Since then Libya's nuclear problem has not resurfaced.  The structure in Tajura, according to those who have visited it in the past years, remained completely abandoned.  The office that was presiding the project – the “Tajura Nuclear Research Center” - has changed its name and has become the “Renewable Energy and Water Desalination Plant Center”.  The office remained – until the war against Libya – under the supervision of the person who was in charge of the atomic project, Labour and Development minister Matoug Mohamed Matoug and it is likely that its role, despite the name-change, had remained unaltered.
Another office was later created, the “National Bureau for Research and Development”, perhaps as a facade of scientific research that was not necessarily dedicated to the nuclear sector.

Nevertheless, from 2003 on, the Libyan authorities have continued to seek nuclear energy, officially for peaceful uses but probably with the secret intent of acquiring, through their technicians, a certain degree of know-how in the sector.

Along the years there have been contacts with a number of countries with regards to the atomic sector:

The French: In March 2006 the French signed an accord with Libya for the development and   civil use of nuclear energy.  The Signatory on the French side was the director of the Atomic Energy Commission Alain Bugat.  On the preceding year there had been technical visits in Tripoli for the purpose – among others – of planning the conversion of the Tajura structure into a desalination plant.  Further talks and accords for the search of uranium on Libyan soil had been reached with a company named AREVA, the same company that administers the uranium deposits in Niger.  There was further talk with the French about developing nuclear power for civil usage during Khadafi's official 2007 visit in Paris.
A new accord with the USA for the civil use of nuclear power, including a series of specific co-operation projects (training of students in the nuclear sector, the creation of a centre for nuclear medicine, bilateral co-operation between specific offices, the use of radioactive material for generating energy and applied to the health sector, agriculture, industry, etc.).  The spokesman for the US Department of State, Tom Casey, seen the embarrassing internal political implications of the initiative, denied that such agreements were ever reached.

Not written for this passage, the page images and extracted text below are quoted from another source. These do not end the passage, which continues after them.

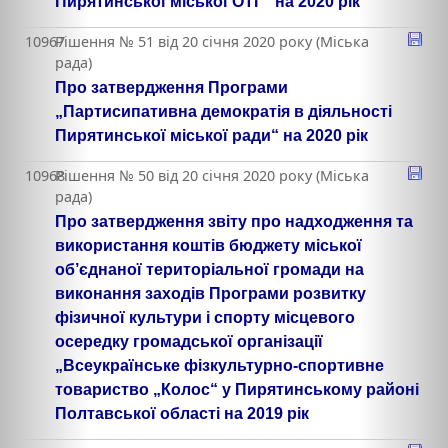
Пирятинської міської ОТГ“ на 2020 рік
10967
Рішення № 51 від 20 січня 2020 року (Міська
рада)
Про затвердження Програми
„Партисипативна демократія в діяльності
Пирятинської міської ради“ на 2020 рік
10968
Рішення № 50 від 20 січня 2020 року (Міська
рада)
Про затвердження звіту про надходження та
використання коштів бюджету міської
об’єднаної територіальної громади на
виконання заходів Програми розвитку
фізичної культури і спорту місцевого
осередку громадської організації
„Всеукраїнське фізкультурно-спортивне
товариство „Колос“ у Пирятинському районі
Полтавської області на 2019 рік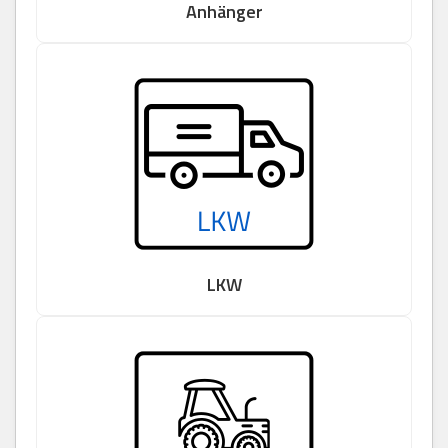
Anhänger
LKW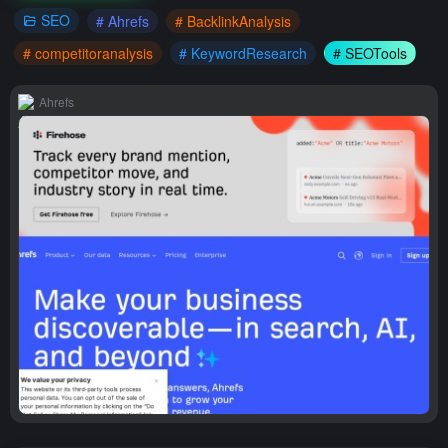
SEO
# Ahrefs
# BacklinkAnalysis
# competitoranalysis
# KeywordResearch
# SEOTools
Ahrefs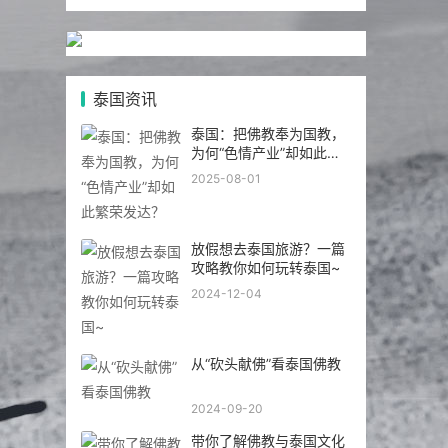
带你了解泰国佛教文化
2024-09-18
泰国佛教风俗禁忌及常识
攻略
2024-09-18
曼谷 为什么曼谷被称为佛
教之都
2024-09-18
去泰国旅游玩耍的30个实
用礼仪
2024-09-14
泰国：把佛教奉为国教，
为何“色情产业”却如此繁
荣发达？
2024-09-14
电视台暗访：芭提雅寺庙
只允许中国人进，佛牌高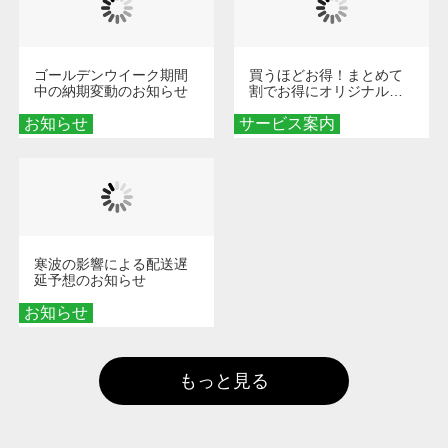
ゴールデンウイーク期間
買うほどお得！まとめて
中の納期変動のお知らせ
割でお得にオリジナルグ
ッズを手に入れよう！
お知らせ
サービス案内
寒波の影響による配送遅
延予想のお知らせ
お知らせ
もっと見る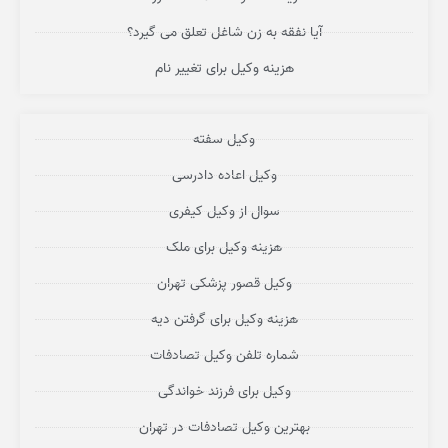
آیا نفقه به زن شاغل تعلق می گیرد؟
هزینه وکیل برای تغییر نام
وکیل سفته
وکیل اعاده دادرسی
سوال از وکیل کیفری
هزینه وکیل برای ملک
وکیل قصور پزشکی تهران
هزینه وکیل برای گرفتن دیه
شماره تلفن وکیل تصادفات
وکیل برای فرزند خواندگی
بهترین وکیل تصادفات در تهران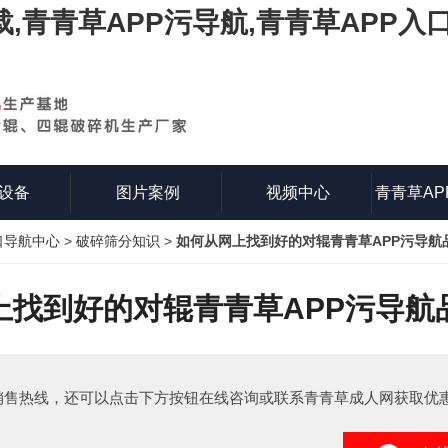
载,青青草APP污导航,青青草APP入
设备
图片案例
视频中心
青青草AP
口导航中心
>
破碎筛分知识
>
如何从网上找到好的对辊青青草APP污导航
知
上找到好的对辊青青草APP污导航
销售热线，还可以点击下方按钮在线咨询或联系青青草成人网获取优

In 2008 Russia and Ukraine proposed the building of a nuclear reactor for civil use.  Ukaine was willing to collaborate within a barter system:  co-operation in exchange for oil, bids for the construction of infrastructure in Libya and the commercialisation of agricultural products.  Both initiatives never reached the operative level.

But getting back to the public statements of Mahmoud Jibril and to the discovery of a nuclear arsenal in the hands of Khadafi.  There is unlikely that such arsenal could effectively be made of nuclear material.  It is more likely that it coincide instead with the deposits of aggressive chemical agents that the Libyan leader possessed, despite his expressed intent, in 2003, to have them destroyed.